(Textauszug)
Panik ist ein schlechter Berater, lernt man in konservativen Feuilletons über einen sinnvollen Klimaschutz, der, wie dort geschrieben steht, ein maßvoller sein muss. Große Teile der Politik scheinen diesen Ratschlag zu beherzigen und bändigen ihren Tatendrang – bevor es beim Bewahren menschlicher Lebensgrundlagen noch zu unüberlegten Übersprungshandlungen kommt. Seltener findet der Appell, sich bei der Entscheidungsfindung nicht allzu sehr von Emotionen leiten zu lassen, bei einem anderen Themenfeld Gehör, nämlich dem der Inneren Sicherheit: Hier darf spätestens seit dem 11. September 2001 die Angst mitregieren.
Bis an ihre Grenzen – und oft genug darüber hinaus – wird die Verfassung strapaziert, um Geheimdiensten und Polizei immer weitreichendere Befugnisse zu erteilen. "Einige der schärfsten Sicherheitsgesetze der Welt" seien in den vergangenen Jahren in Deutschland erlassen worden, urteilt die ehemalige Justizministerin Sabine Leutheusser-Schnarrenberger (FDP). Gegen mehrere davon legte sie erfolgreich Verfassungsbeschwerde ein.

[Gespeicherte Einträge]
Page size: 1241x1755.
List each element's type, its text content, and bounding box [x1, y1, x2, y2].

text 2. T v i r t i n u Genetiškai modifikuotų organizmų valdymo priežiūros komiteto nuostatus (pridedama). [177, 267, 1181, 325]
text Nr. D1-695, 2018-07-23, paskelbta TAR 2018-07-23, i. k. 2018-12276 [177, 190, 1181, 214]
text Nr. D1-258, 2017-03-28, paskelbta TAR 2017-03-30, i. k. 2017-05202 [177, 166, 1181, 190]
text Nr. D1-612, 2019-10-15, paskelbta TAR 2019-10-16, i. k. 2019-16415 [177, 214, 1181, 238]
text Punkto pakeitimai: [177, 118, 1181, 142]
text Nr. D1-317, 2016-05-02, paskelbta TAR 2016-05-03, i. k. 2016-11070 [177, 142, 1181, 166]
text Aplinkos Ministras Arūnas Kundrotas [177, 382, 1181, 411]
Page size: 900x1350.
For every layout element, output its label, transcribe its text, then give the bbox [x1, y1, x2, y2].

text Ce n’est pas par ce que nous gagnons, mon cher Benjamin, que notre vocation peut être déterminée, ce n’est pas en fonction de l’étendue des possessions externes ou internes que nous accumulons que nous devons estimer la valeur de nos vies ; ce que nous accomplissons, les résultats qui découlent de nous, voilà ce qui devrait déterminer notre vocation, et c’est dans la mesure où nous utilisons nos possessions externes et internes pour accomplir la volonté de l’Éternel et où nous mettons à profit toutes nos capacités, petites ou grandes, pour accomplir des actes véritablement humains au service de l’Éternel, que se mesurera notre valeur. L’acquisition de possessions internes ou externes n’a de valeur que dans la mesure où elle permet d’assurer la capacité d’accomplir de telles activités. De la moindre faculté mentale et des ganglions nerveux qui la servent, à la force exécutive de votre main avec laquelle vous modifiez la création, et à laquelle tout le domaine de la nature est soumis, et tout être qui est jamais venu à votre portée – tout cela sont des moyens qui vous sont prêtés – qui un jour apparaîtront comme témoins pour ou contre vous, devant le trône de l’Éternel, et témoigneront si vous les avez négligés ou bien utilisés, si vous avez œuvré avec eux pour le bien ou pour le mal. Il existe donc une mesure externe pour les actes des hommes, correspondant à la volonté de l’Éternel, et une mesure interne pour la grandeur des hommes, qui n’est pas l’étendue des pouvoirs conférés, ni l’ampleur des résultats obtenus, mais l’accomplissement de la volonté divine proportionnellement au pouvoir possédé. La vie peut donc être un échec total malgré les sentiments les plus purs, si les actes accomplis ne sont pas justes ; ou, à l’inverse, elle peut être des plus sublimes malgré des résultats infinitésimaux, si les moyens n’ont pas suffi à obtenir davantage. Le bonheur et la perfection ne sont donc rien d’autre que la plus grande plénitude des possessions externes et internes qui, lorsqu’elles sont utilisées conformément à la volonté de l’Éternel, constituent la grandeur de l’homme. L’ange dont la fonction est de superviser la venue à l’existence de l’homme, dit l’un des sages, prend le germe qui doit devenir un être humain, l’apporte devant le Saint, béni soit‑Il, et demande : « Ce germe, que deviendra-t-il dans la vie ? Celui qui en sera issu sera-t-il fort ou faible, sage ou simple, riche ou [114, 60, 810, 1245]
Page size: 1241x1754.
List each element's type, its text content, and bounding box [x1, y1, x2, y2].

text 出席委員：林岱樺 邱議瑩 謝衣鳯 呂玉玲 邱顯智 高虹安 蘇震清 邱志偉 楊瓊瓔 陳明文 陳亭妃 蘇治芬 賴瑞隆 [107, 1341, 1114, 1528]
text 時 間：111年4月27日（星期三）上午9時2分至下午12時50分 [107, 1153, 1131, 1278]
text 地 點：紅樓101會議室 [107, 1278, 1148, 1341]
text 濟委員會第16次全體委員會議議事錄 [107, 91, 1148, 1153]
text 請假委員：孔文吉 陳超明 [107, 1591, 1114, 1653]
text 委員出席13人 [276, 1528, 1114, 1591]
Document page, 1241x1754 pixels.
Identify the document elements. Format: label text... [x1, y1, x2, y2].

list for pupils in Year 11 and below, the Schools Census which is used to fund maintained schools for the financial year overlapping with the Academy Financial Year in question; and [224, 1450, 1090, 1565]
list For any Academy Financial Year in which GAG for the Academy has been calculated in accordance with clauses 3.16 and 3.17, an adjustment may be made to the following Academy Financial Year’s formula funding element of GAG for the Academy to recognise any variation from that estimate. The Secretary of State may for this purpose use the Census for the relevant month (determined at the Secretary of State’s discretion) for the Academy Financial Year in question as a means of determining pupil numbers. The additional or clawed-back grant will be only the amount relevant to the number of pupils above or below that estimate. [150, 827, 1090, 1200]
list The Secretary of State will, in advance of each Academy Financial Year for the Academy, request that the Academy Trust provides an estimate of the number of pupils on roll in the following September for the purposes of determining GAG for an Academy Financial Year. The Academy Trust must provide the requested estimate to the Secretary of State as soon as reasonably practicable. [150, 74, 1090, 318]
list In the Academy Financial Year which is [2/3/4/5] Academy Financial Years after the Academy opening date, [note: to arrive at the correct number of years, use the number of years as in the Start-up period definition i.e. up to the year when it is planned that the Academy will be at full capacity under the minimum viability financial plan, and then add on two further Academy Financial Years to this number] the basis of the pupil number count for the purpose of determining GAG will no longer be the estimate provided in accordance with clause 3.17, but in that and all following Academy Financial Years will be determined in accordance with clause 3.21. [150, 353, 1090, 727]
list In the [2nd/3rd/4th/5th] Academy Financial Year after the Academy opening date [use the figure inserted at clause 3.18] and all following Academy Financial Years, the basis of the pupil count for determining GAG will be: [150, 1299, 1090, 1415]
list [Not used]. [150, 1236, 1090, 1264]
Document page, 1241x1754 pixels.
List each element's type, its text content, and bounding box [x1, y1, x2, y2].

(Zu bearbeitende Aufgaben)
1. Entscheiden Sie, ob die folgenden Aussagen mit dem Textauszug übereinstimmen, und antworten Sie jeweils mit Ja oder Nein samt den ausschlaggebenden Worten des Textauszugs als wörtlichem Zitat: (a) Sabine Leutheusser-Schnarrenberger hat gegen mehrere Sicherheitsgesetze erfolgreich Verfassungsbeschwerde eingelegt. (b) Beim Thema Innere Sicherheit darf seit dem 11. September 2001 die Angst mitregieren. (c) Sabine Leutheusser-Schnarrenberger war Innenministerin.
2. Schreiben Sie den Abschnitt des Textauszugs wortgetreu ab, der mit „Bis an ihre“ einsetzt und sich bis einschließlich „erfolgreich Verfassungsbeschwerde ein.“ erstreckt.
Für die Bearbeitung braucht man die Datensätze nicht.

(Lösungen)
1.
(a) Ja: „Gegen mehrere davon legte sie erfolgreich Verfassungsbeschwerde ein.“
(b) Ja: „Hier darf spätestens seit dem 11. September 2001 die Angst mitregieren.“
(c) Nein: „die ehemalige Justizministerin Sabine Leutheusser-Schnarrenberger (FDP)“

2.
Bis an ihre Grenzen – und oft genug darüber hinaus – wird die Verfassung strapaziert, um Geheimdiensten und Polizei immer weitreichendere Befugnisse zu erteilen. "Einige der schärfsten Sicherheitsgesetze der Welt" seien in den vergangenen Jahren in Deutschland erlassen worden, urteilt die ehemalige Justizministerin Sabine Leutheusser-Schnarrenberger (FDP). Gegen mehrere davon legte sie erfolgreich Verfassungsbeschwerde ein.